I'll Fiiiiiind Yoooou

So there is a new helper on the market at your local grocery store and pharmacy. A computer that tells you exactly which isle and on which shelf certain items that you're looking for reside. This seems like a great idea. I have often wondered why there wasn't a more efficient way of finding things at the grocery store. Scanning through 20 signs with vague descriptions while walking across the entire store is no way to find things, and anyone that doesn't frequent grocery stores will probably agree with me.

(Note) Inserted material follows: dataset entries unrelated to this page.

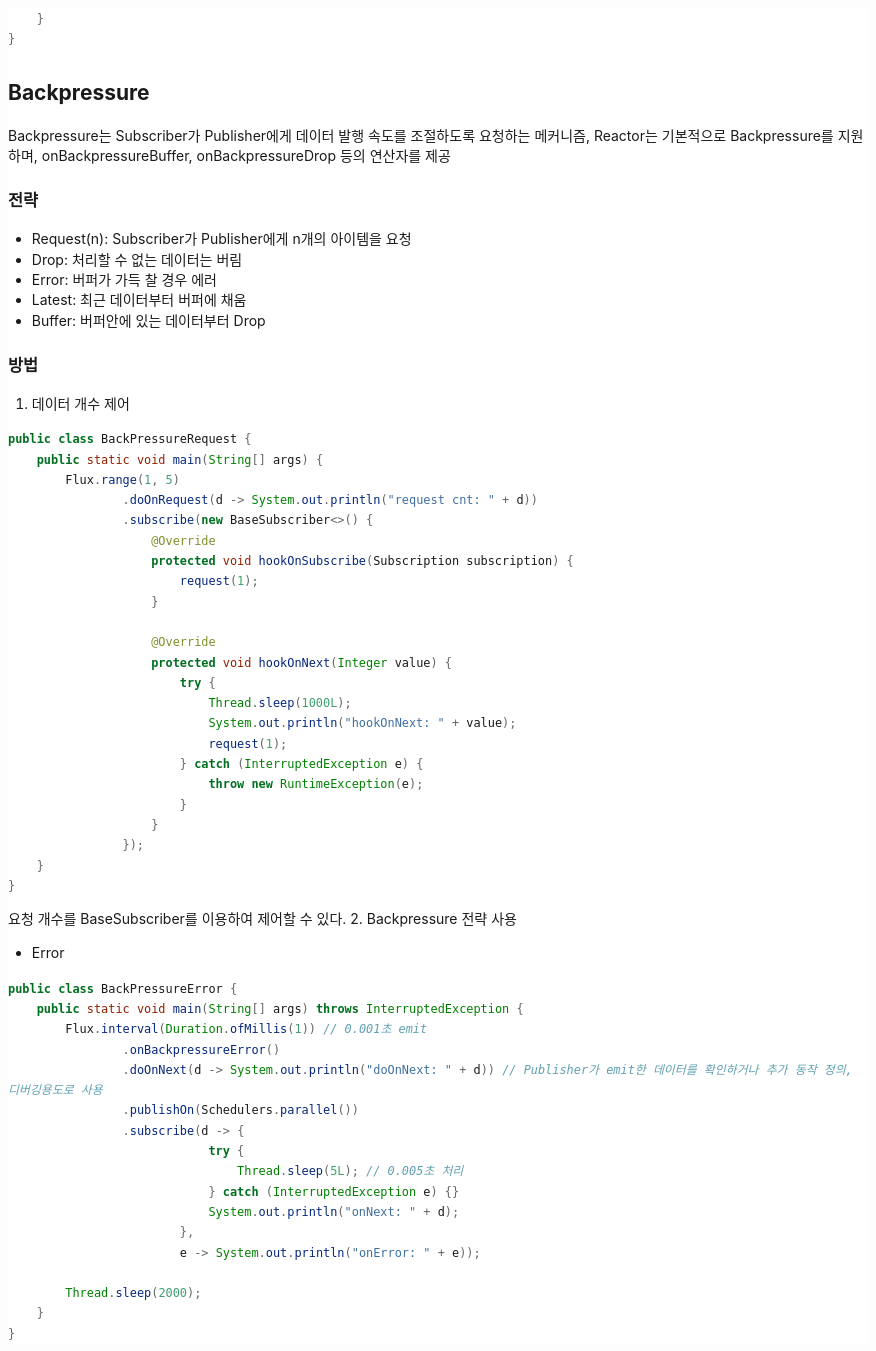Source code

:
 ```java
    }
}
```
## Backpressure
Backpressure는 Subscriber가 Publisher에게 데이터 발행 속도를 조절하도록 요청하는 메커니즘, Reactor는 기본적으로 Backpressure를 지원하며, onBackpressureBuffer, onBackpressureDrop 등의 연산자를 제공
### 전략
* Request(n): Subscriber가 Publisher에게 n개의 아이템을 요청
* Drop: 처리할 수 없는 데이터는 버림
* Error: 버퍼가 가득 찰 경우 에러
* Latest: 최근 데이터부터 버퍼에 채움
* Buffer: 버퍼안에 있는 데이터부터 Drop
### 방법
1. 데이터 개수 제어
```java
public class BackPressureRequest {
    public static void main(String[] args) {
        Flux.range(1, 5)
                .doOnRequest(d -> System.out.println("request cnt: " + d))
                .subscribe(new BaseSubscriber<>() {
                    @Override
                    protected void hookOnSubscribe(Subscription subscription) {
                        request(1);
                    }

                    @Override
                    protected void hookOnNext(Integer value) {
                        try {
                            Thread.sleep(1000L);
                            System.out.println("hookOnNext: " + value);
                            request(1);
                        } catch (InterruptedException e) {
                            throw new RuntimeException(e);
                        }
                    }
                });
    }
}
```
요청 개수를 BaseSubscriber를 이용하여 제어할 수 있다.
2. Backpressure 전략 사용
* Error
```java
public class BackPressureError {
    public static void main(String[] args) throws InterruptedException {
        Flux.interval(Duration.ofMillis(1)) // 0.001초 emit
                .onBackpressureError()
                .doOnNext(d -> System.out.println("doOnNext: " + d)) // Publisher가 emit한 데이터를 확인하거나 추가 동작 정의, 디버깅용도로 사용
                .publishOn(Schedulers.parallel())
                .subscribe(d -> {
                            try {
                                Thread.sleep(5L); // 0.005초 처리
                            } catch (InterruptedException e) {}
                            System.out.println("onNext: " + d);
                        },
                        e -> System.out.println("onError: " + e));

        Thread.sleep(2000);
    }
}
```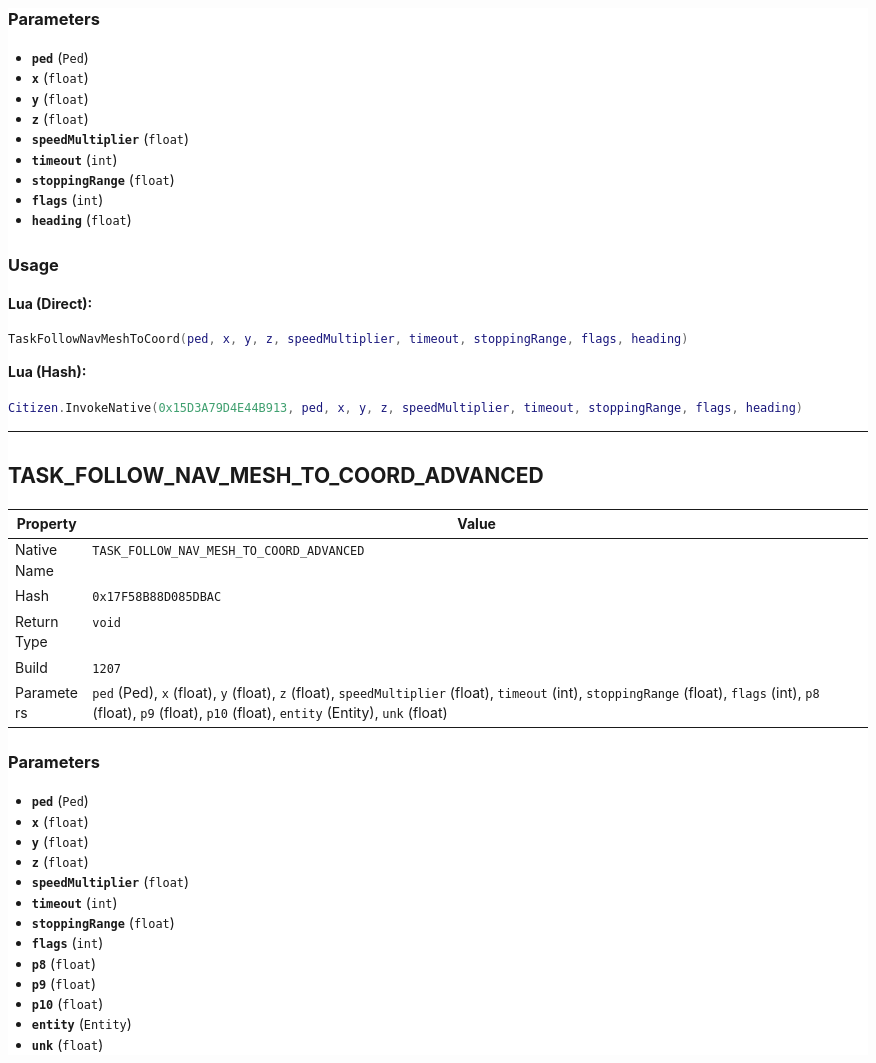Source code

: ### Parameters

- **`ped`** (`Ped`)
- **`x`** (`float`)
- **`y`** (`float`)
- **`z`** (`float`)
- **`speedMultiplier`** (`float`)
- **`timeout`** (`int`)
- **`stoppingRange`** (`float`)
- **`flags`** (`int`)
- **`heading`** (`float`)

### Usage

**Lua (Direct):**
```lua
TaskFollowNavMeshToCoord(ped, x, y, z, speedMultiplier, timeout, stoppingRange, flags, heading)
```

**Lua (Hash):**
```lua
Citizen.InvokeNative(0x15D3A79D4E44B913, ped, x, y, z, speedMultiplier, timeout, stoppingRange, flags, heading)
```


---

## TASK_FOLLOW_NAV_MESH_TO_COORD_ADVANCED

| Property | Value |
|----------|-------|
| Native Name | `TASK_FOLLOW_NAV_MESH_TO_COORD_ADVANCED` |
| Hash | `0x17F58B88D085DBAC` |
| Return Type | `void` |
| Build | `1207` |
| Parameters | `ped` (Ped), `x` (float), `y` (float), `z` (float), `speedMultiplier` (float), `timeout` (int), `stoppingRange` (float), `flags` (int), `p8` (float), `p9` (float), `p10` (float), `entity` (Entity), `unk` (float) |

### Parameters

- **`ped`** (`Ped`)
- **`x`** (`float`)
- **`y`** (`float`)
- **`z`** (`float`)
- **`speedMultiplier`** (`float`)
- **`timeout`** (`int`)
- **`stoppingRange`** (`float`)
- **`flags`** (`int`)
- **`p8`** (`float`)
- **`p9`** (`float`)
- **`p10`** (`float`)
- **`entity`** (`Entity`)
- **`unk`** (`float`)
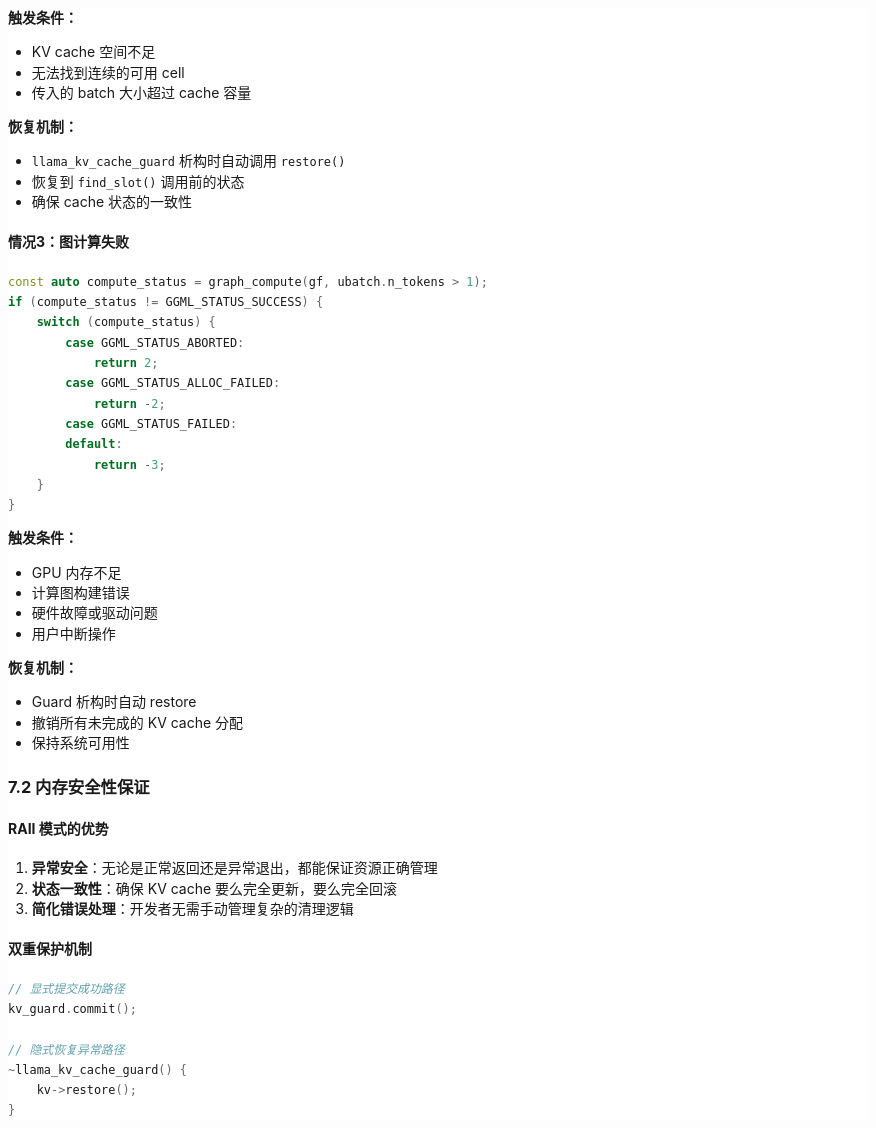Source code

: **触发条件：**
- KV cache 空间不足
- 无法找到连续的可用 cell
- 传入的 batch 大小超过 cache 容量

**恢复机制：**
- `llama_kv_cache_guard` 析构时自动调用 `restore()`
- 恢复到 `find_slot()` 调用前的状态
- 确保 cache 状态的一致性

#### 情况3：图计算失败
```cpp
const auto compute_status = graph_compute(gf, ubatch.n_tokens > 1);
if (compute_status != GGML_STATUS_SUCCESS) {
    switch (compute_status) {
        case GGML_STATUS_ABORTED:
            return 2;
        case GGML_STATUS_ALLOC_FAILED:
            return -2;
        case GGML_STATUS_FAILED:
        default:
            return -3;
    }
}
```

**触发条件：**
- GPU 内存不足
- 计算图构建错误
- 硬件故障或驱动问题
- 用户中断操作

**恢复机制：**
- Guard 析构时自动 restore
- 撤销所有未完成的 KV cache 分配
- 保持系统可用性

### 7.2 内存安全性保证

#### RAII 模式的优势
1. **异常安全**：无论是正常返回还是异常退出，都能保证资源正确管理
2. **状态一致性**：确保 KV cache 要么完全更新，要么完全回滚
3. **简化错误处理**：开发者无需手动管理复杂的清理逻辑

#### 双重保护机制
```cpp
// 显式提交成功路径
kv_guard.commit();

// 隐式恢复异常路径
~llama_kv_cache_guard() {
    kv->restore();
}
```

I DO, however, have a problem with the character they chose to saddle right above the search screen. Is that really the best they could come up with? That cold, dead stare watching me type is not an appealing thought. I don't go to that guy for finding things in a store. If I want to be molested, I go to that guy. If I want a painting for my wall to poke out the eyes and watch my dinner guests, I look that guy up. If I want my soul sucked out via my eyeballs, he's my guy. I just think that they should have maybe run him through a few test shoppers first, and when they had a few cleanups on isle 9 from people dumping themselves, they'd work on a new character.

P.S. Read this article, his name is Evincii. Looks a lot like Evil to me...

Wednesday, April 02, 2008

Online Wordprocessing and Future Web Apps

I tend to be very interested in the goings on of Google and particularly their applications like Google Docs that replace costly Microsoft products at no cost to me. So when I was reading this article by the Washington Post, I was struck by a statement that the author made in regards to Google Docs becoming a threat to Microsoft's productivity software dominance.
"Current fans of Google Docs will surely appreciate this new feature, but I still have a hard time seeing how a Web-based application could ever replace traditional word processing software for serious business computing."
Really? Ever? I imagine a journalist 60 some years ago saying,
"I still have a hard time seeing how a computer-based application could ever replace traditional typewriting for serious business typography."
It just seems like one of those statements that journalists quickly make that goes down in history as an "oh man were they ever wrong". I think that it's pretty clear that the internet is not a fad, and more applications are moving to it, and more than likely our entire operating systems will one day be on a server somewhere that we just access via a dummy laptop that's little more than a window to that OS. Now maybe that's looking a little far down the road, but to say you don't believe Word Processing will EVER be Web-based seems a little narrow minded.